== What you will do ==
Among the entries below, only the lines starting at the one with "the folded white towel at (218,371): 125 -86" and ending at the one with "the coral patterned", both included, are to be printed exactly.

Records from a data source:
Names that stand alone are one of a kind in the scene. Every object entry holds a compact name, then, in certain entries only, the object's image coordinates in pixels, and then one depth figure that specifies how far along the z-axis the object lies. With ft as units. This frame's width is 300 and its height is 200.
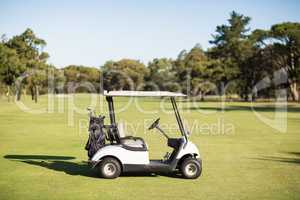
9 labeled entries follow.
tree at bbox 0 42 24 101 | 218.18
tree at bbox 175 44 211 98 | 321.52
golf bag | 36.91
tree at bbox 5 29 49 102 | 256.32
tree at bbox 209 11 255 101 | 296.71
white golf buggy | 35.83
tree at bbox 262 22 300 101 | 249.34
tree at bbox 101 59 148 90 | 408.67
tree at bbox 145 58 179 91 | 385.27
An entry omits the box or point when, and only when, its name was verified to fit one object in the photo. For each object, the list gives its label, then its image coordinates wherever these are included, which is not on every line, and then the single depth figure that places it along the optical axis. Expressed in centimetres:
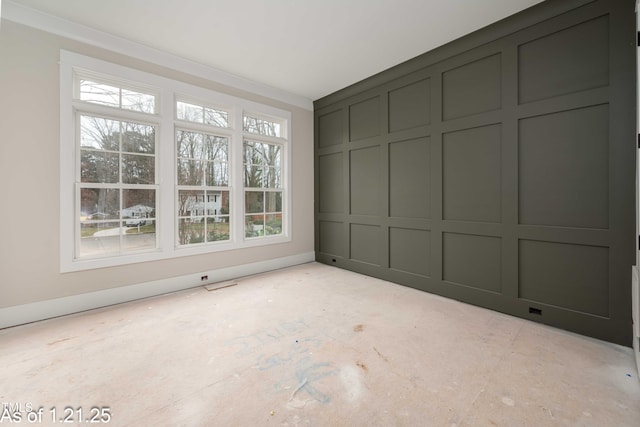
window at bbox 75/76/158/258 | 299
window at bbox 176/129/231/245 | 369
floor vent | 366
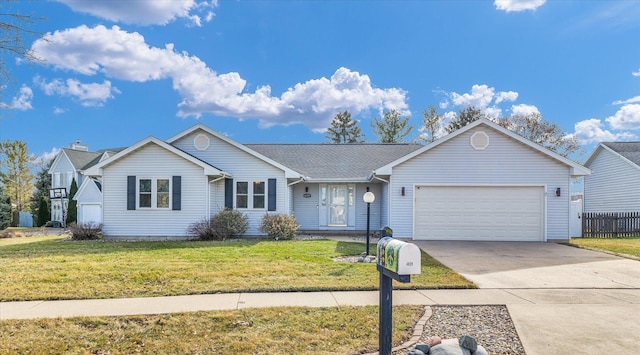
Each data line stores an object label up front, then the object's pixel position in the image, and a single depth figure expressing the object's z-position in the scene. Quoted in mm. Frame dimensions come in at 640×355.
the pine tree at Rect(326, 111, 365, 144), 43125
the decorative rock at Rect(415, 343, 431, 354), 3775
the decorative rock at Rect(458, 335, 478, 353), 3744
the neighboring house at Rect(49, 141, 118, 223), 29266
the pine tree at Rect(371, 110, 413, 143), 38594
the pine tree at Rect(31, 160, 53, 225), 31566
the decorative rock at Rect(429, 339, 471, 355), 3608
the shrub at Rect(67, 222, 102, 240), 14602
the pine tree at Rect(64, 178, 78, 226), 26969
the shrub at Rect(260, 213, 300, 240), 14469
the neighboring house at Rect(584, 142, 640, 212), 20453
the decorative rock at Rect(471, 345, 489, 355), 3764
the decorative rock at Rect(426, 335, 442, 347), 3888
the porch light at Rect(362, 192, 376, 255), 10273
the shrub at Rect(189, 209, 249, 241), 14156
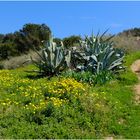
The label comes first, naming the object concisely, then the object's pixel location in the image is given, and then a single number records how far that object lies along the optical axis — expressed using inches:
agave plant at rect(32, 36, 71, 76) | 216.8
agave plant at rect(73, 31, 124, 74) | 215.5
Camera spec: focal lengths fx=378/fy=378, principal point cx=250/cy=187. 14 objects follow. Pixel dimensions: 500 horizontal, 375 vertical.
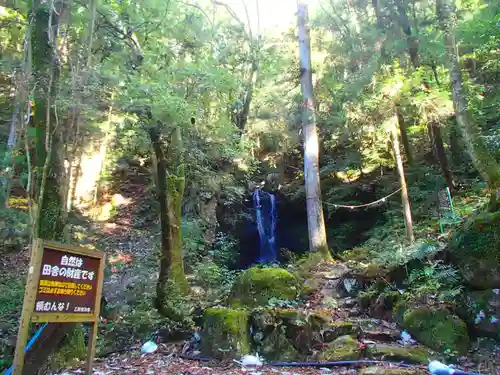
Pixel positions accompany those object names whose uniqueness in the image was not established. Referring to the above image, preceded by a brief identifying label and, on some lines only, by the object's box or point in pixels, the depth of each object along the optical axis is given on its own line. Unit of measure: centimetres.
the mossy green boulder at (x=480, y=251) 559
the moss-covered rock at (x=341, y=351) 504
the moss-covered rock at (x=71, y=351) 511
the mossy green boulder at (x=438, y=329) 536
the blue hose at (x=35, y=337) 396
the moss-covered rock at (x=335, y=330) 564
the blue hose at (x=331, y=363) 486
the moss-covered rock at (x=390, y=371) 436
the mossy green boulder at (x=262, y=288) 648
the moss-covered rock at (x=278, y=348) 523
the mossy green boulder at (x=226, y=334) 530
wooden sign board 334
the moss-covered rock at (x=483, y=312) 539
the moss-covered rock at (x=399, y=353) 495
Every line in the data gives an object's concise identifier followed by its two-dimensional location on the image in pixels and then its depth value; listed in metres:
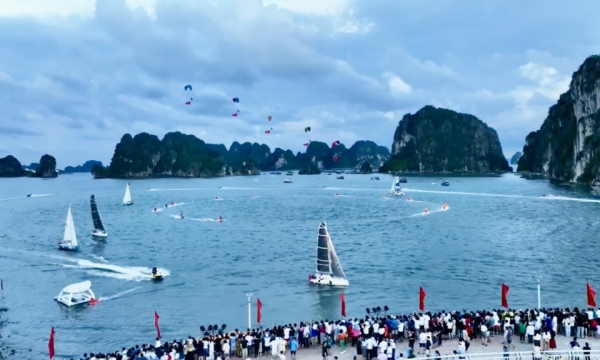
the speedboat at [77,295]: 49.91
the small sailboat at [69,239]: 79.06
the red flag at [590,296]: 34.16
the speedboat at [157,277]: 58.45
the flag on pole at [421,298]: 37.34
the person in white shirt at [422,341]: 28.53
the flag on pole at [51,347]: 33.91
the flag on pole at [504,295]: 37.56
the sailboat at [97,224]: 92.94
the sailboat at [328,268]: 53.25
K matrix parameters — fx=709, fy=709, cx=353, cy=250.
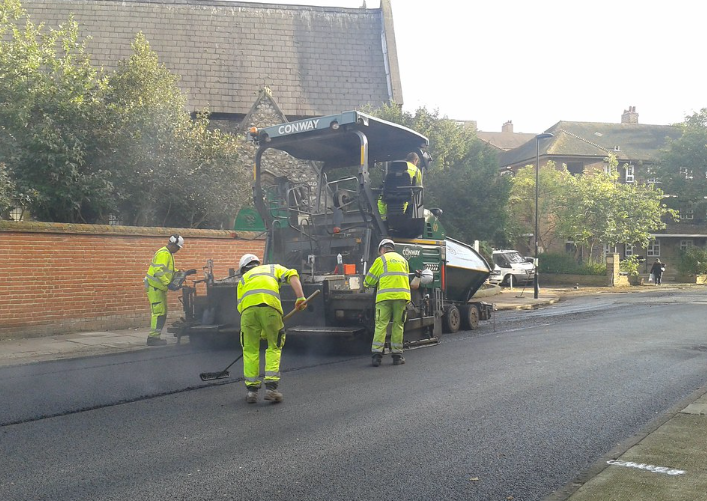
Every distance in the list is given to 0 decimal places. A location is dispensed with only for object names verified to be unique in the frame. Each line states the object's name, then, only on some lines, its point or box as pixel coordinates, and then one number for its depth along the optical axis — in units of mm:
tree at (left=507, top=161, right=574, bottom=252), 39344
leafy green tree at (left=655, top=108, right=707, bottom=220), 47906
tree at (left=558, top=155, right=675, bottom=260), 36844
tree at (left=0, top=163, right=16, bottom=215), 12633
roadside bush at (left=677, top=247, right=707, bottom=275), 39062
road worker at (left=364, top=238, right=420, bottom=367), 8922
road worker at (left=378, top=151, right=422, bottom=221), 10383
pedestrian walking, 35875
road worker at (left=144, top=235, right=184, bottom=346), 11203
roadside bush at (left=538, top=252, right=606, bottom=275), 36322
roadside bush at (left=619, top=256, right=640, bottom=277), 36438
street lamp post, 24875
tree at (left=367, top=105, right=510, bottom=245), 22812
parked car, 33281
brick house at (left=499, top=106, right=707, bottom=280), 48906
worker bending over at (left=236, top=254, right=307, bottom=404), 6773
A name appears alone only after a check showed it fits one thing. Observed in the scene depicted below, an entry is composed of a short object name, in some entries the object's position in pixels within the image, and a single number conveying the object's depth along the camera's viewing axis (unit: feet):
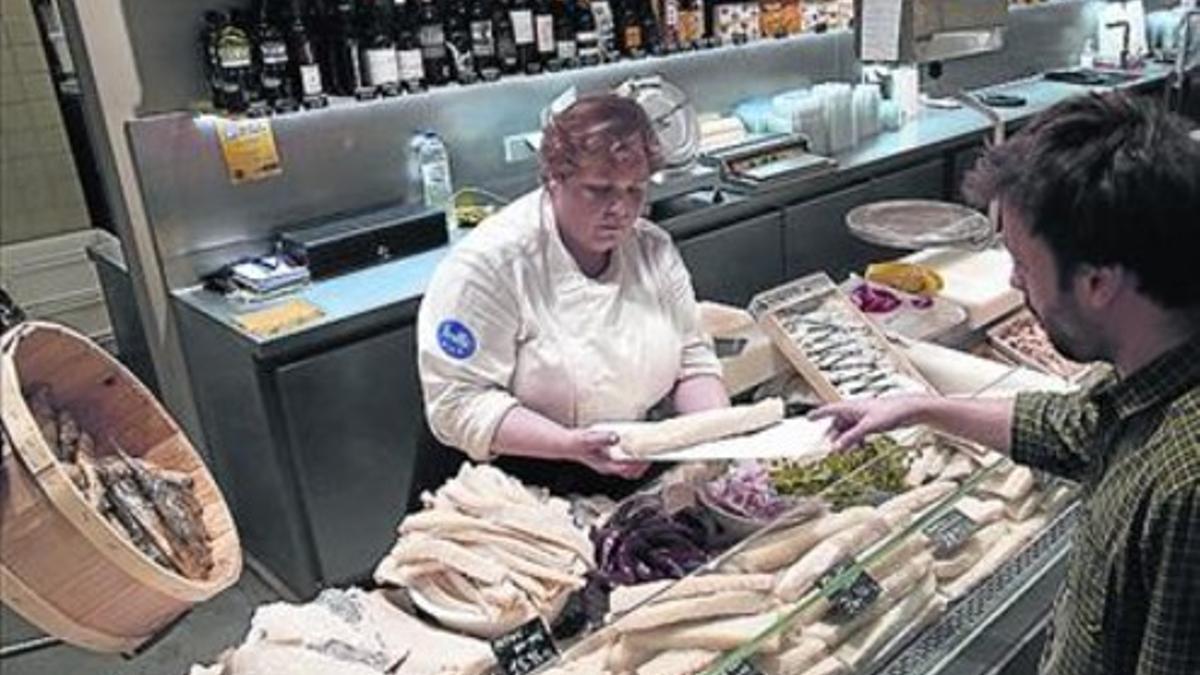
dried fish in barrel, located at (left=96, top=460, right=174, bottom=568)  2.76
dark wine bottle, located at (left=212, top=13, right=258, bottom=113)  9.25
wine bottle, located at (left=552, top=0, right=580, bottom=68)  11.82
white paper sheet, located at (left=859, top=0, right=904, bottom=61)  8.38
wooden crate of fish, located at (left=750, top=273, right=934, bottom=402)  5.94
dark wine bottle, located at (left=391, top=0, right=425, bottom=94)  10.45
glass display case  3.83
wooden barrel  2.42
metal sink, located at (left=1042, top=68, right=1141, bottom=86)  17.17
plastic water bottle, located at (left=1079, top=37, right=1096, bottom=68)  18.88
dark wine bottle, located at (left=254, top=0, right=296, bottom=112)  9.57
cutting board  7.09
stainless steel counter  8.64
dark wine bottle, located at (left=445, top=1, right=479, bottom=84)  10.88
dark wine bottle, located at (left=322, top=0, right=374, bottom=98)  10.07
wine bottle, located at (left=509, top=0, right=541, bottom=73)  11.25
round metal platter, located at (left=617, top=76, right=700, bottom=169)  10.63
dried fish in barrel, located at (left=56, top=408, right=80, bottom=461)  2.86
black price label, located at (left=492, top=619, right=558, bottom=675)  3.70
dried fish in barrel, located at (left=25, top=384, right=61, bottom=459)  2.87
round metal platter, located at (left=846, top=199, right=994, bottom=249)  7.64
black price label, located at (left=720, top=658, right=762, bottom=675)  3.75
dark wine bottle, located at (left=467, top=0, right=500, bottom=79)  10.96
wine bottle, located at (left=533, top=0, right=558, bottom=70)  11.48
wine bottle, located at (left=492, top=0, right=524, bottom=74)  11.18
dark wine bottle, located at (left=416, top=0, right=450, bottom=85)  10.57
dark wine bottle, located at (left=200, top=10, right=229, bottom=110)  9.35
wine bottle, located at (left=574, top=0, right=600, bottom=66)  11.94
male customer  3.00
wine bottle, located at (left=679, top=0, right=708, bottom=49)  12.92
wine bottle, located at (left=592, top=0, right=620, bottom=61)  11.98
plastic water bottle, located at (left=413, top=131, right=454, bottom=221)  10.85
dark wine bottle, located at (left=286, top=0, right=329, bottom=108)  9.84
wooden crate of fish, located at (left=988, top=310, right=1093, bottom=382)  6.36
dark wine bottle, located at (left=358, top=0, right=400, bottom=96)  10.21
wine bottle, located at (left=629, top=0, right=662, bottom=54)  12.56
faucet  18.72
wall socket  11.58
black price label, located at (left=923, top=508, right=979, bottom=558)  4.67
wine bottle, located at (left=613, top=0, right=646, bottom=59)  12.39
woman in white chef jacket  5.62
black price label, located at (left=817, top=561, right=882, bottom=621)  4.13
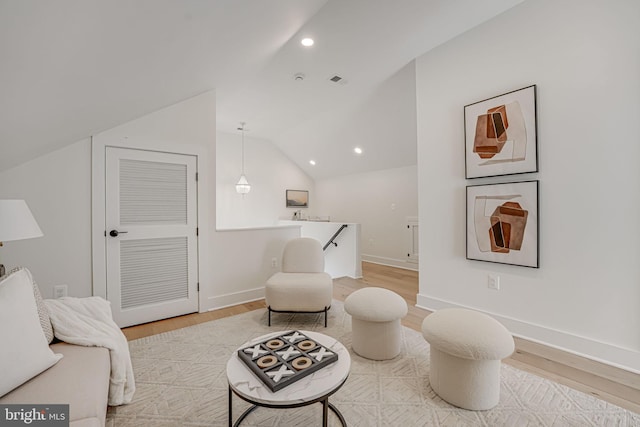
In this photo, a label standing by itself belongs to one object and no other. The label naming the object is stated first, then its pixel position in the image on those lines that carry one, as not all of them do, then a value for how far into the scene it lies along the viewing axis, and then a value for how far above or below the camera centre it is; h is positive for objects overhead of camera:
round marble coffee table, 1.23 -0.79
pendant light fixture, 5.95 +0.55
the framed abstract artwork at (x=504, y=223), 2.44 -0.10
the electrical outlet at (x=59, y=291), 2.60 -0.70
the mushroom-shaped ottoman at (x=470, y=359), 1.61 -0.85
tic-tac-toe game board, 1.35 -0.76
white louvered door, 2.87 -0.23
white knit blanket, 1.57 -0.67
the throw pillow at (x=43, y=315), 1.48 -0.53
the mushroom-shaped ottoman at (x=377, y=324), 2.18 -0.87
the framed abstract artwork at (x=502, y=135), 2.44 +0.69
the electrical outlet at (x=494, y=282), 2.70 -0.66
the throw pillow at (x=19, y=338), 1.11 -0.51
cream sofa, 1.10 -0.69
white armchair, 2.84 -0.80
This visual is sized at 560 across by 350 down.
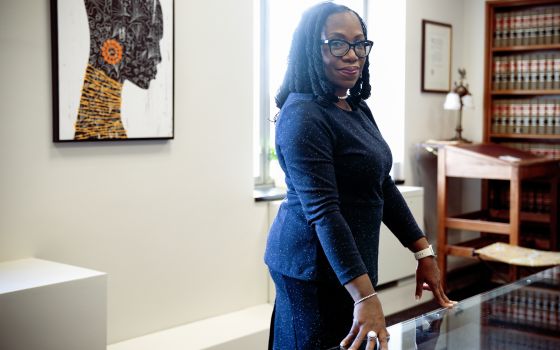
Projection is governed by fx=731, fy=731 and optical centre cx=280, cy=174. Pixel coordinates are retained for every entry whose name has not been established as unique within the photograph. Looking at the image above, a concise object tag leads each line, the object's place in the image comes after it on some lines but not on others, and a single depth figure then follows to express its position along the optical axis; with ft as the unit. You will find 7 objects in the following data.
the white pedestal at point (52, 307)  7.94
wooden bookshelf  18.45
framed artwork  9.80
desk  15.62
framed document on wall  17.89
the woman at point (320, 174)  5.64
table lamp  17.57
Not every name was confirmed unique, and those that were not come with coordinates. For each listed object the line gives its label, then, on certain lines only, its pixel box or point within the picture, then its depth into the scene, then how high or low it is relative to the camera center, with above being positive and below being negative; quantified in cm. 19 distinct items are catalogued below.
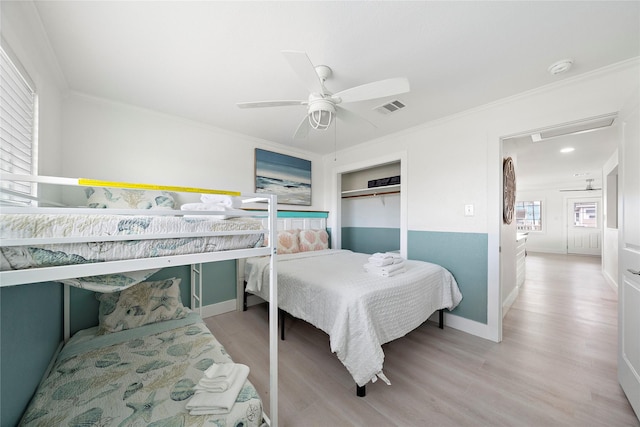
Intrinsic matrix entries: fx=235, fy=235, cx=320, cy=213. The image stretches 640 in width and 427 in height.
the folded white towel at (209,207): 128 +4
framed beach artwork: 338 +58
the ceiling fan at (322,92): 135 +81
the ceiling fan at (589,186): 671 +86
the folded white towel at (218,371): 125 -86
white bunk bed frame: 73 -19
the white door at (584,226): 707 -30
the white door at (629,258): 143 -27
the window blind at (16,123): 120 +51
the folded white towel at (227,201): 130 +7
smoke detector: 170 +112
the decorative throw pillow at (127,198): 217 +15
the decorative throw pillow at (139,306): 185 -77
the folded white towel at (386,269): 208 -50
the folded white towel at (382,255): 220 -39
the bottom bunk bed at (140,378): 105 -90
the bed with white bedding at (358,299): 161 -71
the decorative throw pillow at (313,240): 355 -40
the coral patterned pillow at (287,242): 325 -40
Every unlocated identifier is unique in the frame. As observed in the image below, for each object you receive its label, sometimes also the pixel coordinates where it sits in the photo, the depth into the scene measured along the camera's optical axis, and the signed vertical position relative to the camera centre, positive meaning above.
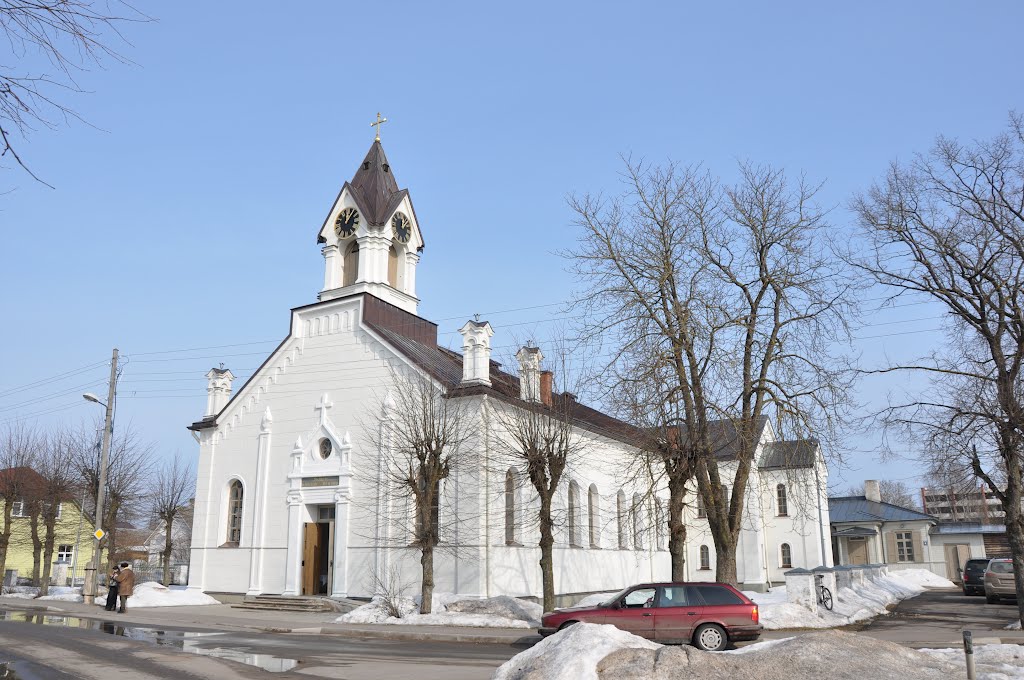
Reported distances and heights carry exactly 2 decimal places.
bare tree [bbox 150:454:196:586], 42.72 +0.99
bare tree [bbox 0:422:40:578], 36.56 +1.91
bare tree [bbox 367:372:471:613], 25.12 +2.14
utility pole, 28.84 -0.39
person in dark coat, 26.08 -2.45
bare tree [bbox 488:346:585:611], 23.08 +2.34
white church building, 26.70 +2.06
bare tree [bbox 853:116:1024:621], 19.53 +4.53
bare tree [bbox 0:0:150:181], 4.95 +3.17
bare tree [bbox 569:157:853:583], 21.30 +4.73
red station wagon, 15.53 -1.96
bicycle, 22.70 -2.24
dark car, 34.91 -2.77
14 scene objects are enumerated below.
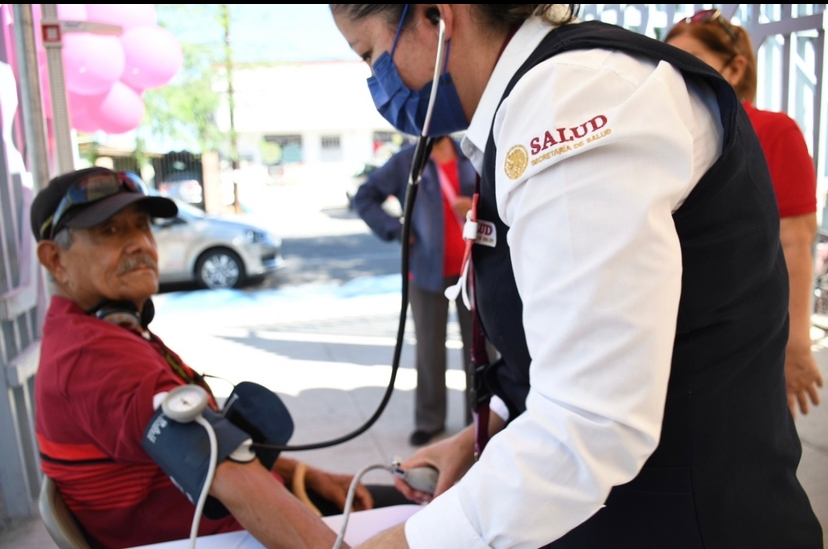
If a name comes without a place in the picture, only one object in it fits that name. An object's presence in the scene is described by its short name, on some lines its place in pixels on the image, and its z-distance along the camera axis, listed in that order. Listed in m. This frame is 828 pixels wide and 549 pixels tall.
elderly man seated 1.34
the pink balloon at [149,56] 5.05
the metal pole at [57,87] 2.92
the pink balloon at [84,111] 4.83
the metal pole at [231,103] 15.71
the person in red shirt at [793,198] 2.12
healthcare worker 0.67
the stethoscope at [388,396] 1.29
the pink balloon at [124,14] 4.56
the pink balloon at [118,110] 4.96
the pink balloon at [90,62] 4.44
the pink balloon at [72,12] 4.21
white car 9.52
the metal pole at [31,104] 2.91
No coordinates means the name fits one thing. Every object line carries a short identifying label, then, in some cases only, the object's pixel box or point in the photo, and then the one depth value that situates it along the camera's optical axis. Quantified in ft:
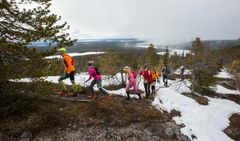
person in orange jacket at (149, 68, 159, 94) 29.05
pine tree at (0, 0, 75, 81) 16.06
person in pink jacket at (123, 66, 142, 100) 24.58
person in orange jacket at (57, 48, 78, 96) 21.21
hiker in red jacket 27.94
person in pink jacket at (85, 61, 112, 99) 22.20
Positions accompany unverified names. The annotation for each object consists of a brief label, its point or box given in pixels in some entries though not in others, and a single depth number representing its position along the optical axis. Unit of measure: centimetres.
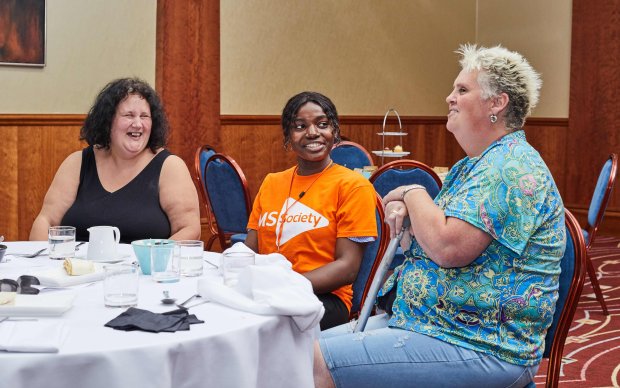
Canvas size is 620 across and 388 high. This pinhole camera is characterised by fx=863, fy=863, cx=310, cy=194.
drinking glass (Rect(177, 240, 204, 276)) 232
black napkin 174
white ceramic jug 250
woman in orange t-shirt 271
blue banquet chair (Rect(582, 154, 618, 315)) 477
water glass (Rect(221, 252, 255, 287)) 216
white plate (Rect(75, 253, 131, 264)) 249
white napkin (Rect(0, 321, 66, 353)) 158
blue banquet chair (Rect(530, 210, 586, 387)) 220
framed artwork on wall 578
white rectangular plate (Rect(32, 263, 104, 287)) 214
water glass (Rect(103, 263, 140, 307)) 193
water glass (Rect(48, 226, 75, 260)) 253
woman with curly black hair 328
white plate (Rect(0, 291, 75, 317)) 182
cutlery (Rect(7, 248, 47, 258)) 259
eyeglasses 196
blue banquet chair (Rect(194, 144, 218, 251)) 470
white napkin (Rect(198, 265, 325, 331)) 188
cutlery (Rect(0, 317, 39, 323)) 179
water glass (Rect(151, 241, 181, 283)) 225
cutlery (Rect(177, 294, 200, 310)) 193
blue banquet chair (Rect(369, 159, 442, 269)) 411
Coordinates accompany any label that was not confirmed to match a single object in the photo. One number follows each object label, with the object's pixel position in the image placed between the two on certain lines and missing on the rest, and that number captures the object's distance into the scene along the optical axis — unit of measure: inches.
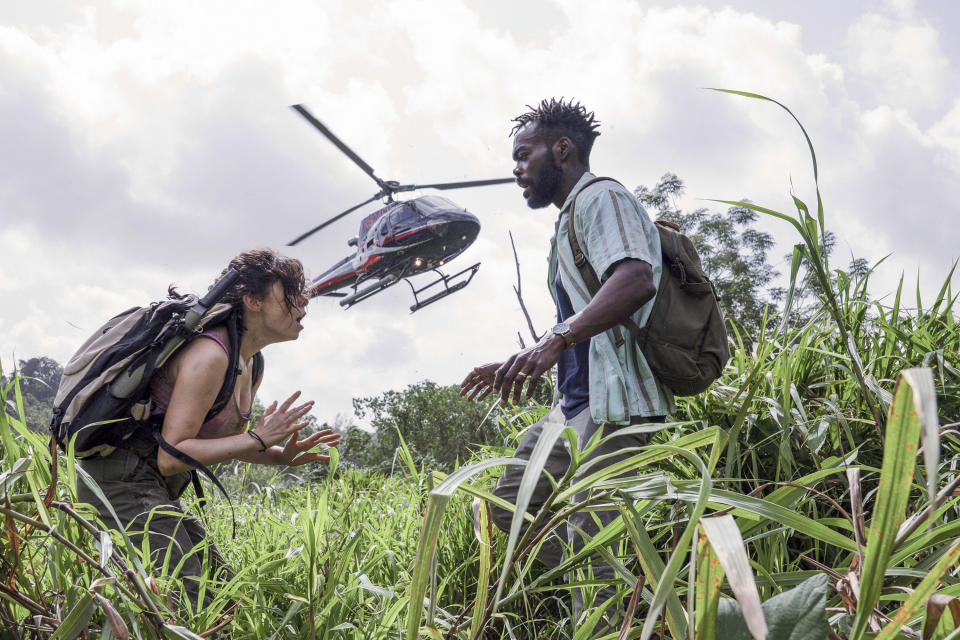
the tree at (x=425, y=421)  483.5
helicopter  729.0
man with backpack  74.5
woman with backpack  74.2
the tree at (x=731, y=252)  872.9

== Answer for the task ==
the folded white towel at (218,371): 125 -86
white bunk bed frame: 73 -19
the white door at (584,226): 707 -30
the white door at (629,258): 143 -27
the window blind at (16,123): 120 +51
the folded white towel at (227,201): 130 +7
smoke detector: 170 +112
the decorative throw pillow at (127,198): 217 +15
the decorative throw pillow at (139,306): 185 -77
the folded white towel at (386,269): 208 -50
the folded white towel at (382,255): 220 -39
the bottom bunk bed at (140,378): 105 -90
the bed with white bedding at (358,299): 161 -71
the decorative throw pillow at (313,240): 355 -40
the coral patterned pillow at (287,242): 325 -40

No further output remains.